Response adaptive randomization adjusts allocation probabilities over the course of a trial, based on accumulating data. RAR increases allocation to arms performing well, and decreases allocation to arms performing poorly. In multiple arm trials, this has advantages over fixed randomization.
Imagine you have 4 arms, and in truth 2 are pretty bad, one is good, one is great. Ideally you might start allocating equally, with RAR eventually focusing on the good and great arms, and finally determining the great one is the best. Most patients get treated on the good or great arms. Ideally. A typical implementation is to compute the probability each arm is the best at each interim, and assign patients in proportion to that probability (this dates to the 1930s!). You can add bells and whistles like being more or less aggressive, completely eliminating arms with low probabilities, etc. Thus, if you have 4 arms at a interim, with their probability of being the best at 2%, 5%, 70%, and 23%, you would allocate about 70% to the third arm and so on.

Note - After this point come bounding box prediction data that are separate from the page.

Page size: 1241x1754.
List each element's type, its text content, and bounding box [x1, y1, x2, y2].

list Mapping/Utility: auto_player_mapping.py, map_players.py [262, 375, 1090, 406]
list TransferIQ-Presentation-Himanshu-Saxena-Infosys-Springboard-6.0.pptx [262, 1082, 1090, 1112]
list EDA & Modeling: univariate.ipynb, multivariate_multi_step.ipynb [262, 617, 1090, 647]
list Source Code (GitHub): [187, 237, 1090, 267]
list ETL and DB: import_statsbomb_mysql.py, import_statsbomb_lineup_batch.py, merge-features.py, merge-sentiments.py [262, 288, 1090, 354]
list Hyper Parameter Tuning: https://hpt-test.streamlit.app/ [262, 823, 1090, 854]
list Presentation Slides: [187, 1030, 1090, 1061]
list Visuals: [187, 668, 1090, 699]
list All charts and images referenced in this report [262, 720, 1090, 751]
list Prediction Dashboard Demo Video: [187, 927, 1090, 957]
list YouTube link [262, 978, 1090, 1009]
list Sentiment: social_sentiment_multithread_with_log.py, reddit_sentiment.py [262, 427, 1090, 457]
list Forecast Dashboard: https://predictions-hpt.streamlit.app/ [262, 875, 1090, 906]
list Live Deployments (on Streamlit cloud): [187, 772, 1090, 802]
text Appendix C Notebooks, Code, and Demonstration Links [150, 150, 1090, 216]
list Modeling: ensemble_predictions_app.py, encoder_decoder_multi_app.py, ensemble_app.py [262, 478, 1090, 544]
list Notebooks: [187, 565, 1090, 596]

These probabilities change over time as data accumulates, with the true best arm eventually getting more and more probability.
If done correctly, patients within the trial are, on average, treated better (more of them are allocated to the better arms). If your endpoint is mortality, more patients will live in an RAR trial, on average, than live in a trial with fixed randomization. An RAR trial is more likely to correctly identify the best arm, and to correctly determine whether that best arm beats control. The reason is increased sample sizes on the good arms, allowing more accurate comparisons among the good arms and to control (Viele et al. 2020).
Correctly is important. There are many papers pointing out pitfalls. You can’t be too aggressive, for example. That could cause you to overreact to a good arm having early bad luck… you lower its allocation too much early and the arm never recovers during the trial. Don’t do this. If you want comparisons to a control arm, you need to maintain enrollment to control throughout the trial (estimating a treatment effect requires estimating control parameters, so you need control data). You need to do this even if early results indicate the treatment beats control. RAR creates different allocation ratios at different times in the trial. If there are time trends in your data, you need to model these time trends correctly (the reference below is for platform trials, but RAR has qualitatively similar issues) (Bofill Roig et al. 2022).
I’m a little down on RAR right now due to one of our recent papers. To be clear, RAR works well, but some arm dropping designs work equivalently well, and those designs are simpler. Note this paper doesn’t cover platform trials, where the results COULD differ (L. R. Berry et al. 2024). RAR has been done in practice, successfully, in a number of settings. Multiple indications, multiple funding mechanisms, multiple regulatory settings (S. M. Berry and Viele 2023). A pet peeve… a lot of papers CORRECTLY show variants of RAR that perform poorly, but then generalize those results to all RAR, in my opinion incorrectly. RAR is a nuanced methodology. Definitely read what doesn’t work, but beware of overly broad conclusions. Just avoid the pitfalls!
Obviously this is a complex topic, and I haven’t done it justice, but I do love talking about such things if anyone has comments!